Ook tijdens deze loop is het niet zoals bij ons dat vrijwilligers de straten afzetten, maar de brandweer is met deze taak belast. Ze
zijn ook gewoon in hun brandweer pakje aan, aan het weg afzetten. En overal staan de brandweerauto’s met zwaailichten aan. Ze wijzen
ons de weg linksaf en we rennen nog steeds over het fietspad. Er komt een klein jongetje me voorbij rennen, en even sta ik in de
verleiding om hem weer in te halen. Ach, ik laat hem maar begaan en versnel niet meer. Ik weet dat ik al sneller ben als op Schier
dus eigenlijk is mijn missie geslaagd! Bijna aan het einde van de straat heb je links het uitzicht op de atletiekbaan. Een man en
vrouw die naast me lopen zeggen tegen mij dat ik niets moet zeggen en dat ze binnendoor gaan. Dat doen ze natuurlijk niet en we lachen
samen om die grap. Ze lopen ook sneller als mij en gaan dus ook verder zonder mij. Het maakt mij niets meer uit, ik weet dat het
einde in zicht is. We gaan de baan weer op voor de finale. Ik ren nog steeds lekker en ik voel me te gek! En daar is Foeke en de
eindstreep, ik weet niet wat ik leuker vind om te zien. Beide is goed. Foeke maakt nog een paar foto’s en ik ga over de lijn. Ik
zie een goede tijd voor mijn revalidatie en ik ben gelukkig. Dan nog snel drie bekers drinken wegslokken en naar de douches! Daar
staat me weer een mooie verrassing te wachten. Het is deze keer een erg kleine kleedruimte met ernaast een douchevertrek. En dat is
lachen! Die had ik nog niet eerder gezien. Een vierkante ruimte met een soort van totempaal in het midden. Aan de paal zitten zes
kranen en douchekoppen. Je staat met z’n zessen rond een paal te douchen. Oké, dat kan dus ook! De douche heeft twee standen. Gloeiend
heet of ijskoud, meer smaken zijn er niet. Zoals de meesten kies ik toch voor heet en vind het eigenlijk ook wel weldadig zo heet.

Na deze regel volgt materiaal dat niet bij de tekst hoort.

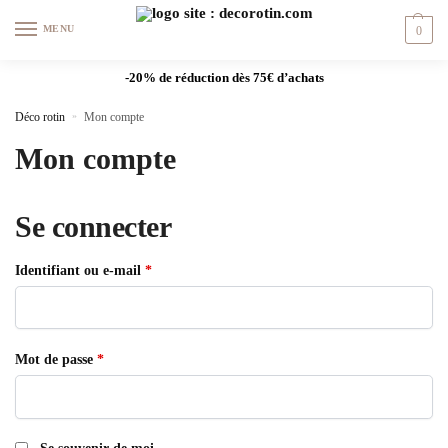
MENU
0
-20% de réduction dès 75€ d’achats
Déco rotin
»
Mon compte
Mon compte
Se connecter
Identifiant ou e-mail
*
Mot de passe
*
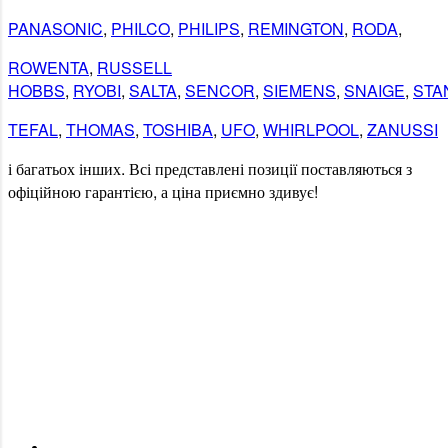
PANASONIC
,
PHILCO
,
PHILIPS
,
REMINGTON
,
RODA
,
ROWENTA
,
RUSSELL
HOBBS
,
RYOBI
,
SALTA
,
SENCOR
,
SIEMENS
,
SNAIGE
,
STA
TEFAL
,
THOMAS
,
TOSHIBA
,
UFO
,
WHIRLPOOL
,
ZANUSSI
і
багатьох
інших
.
Всі
представлені
позиції
поставляються
з
офіційною гарантією
,
а
ціна
приємно
здивує
!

Tijdens het hardlopen was het gaan miezeren en ik was toch iets koud geworden. Na het douchen, aankleden en mijn Foeke maar weer
opzoeken. We lopen weer naar de auto en rijden naar de eerste cache. We doen altijd op nieuwe plaatsen geocaching om onze score
daarvan ook op peil te houden. We vinden er twee op leuke plaatsen en dan rijden we door naar Schillig. Daar wordt in de zomer nog
een mooie crossloop gehouden en daar zou ik al twee keer eerder heen. Helaas kon dat niet doorgaan, maar nu wilde ik het gebied wel
even zien. Daar aangekomen blijkt het toch wel erg mooi te zijn en ik denk dat ik daar dit jaar toch maar eens heen moet om te
lopen……
We eten daar een halve kip en besluiten om huiswaarts te keren.
Ik kan weer terug zien op een hele mooie loop en een goede tijd.
Persoonlijk loop ik liever niet door een stad maar liever buiten de bebouwde kom. Maar deze keer werd goed gemaakt door de mooie
optrekjes. Op naar de volgende loop!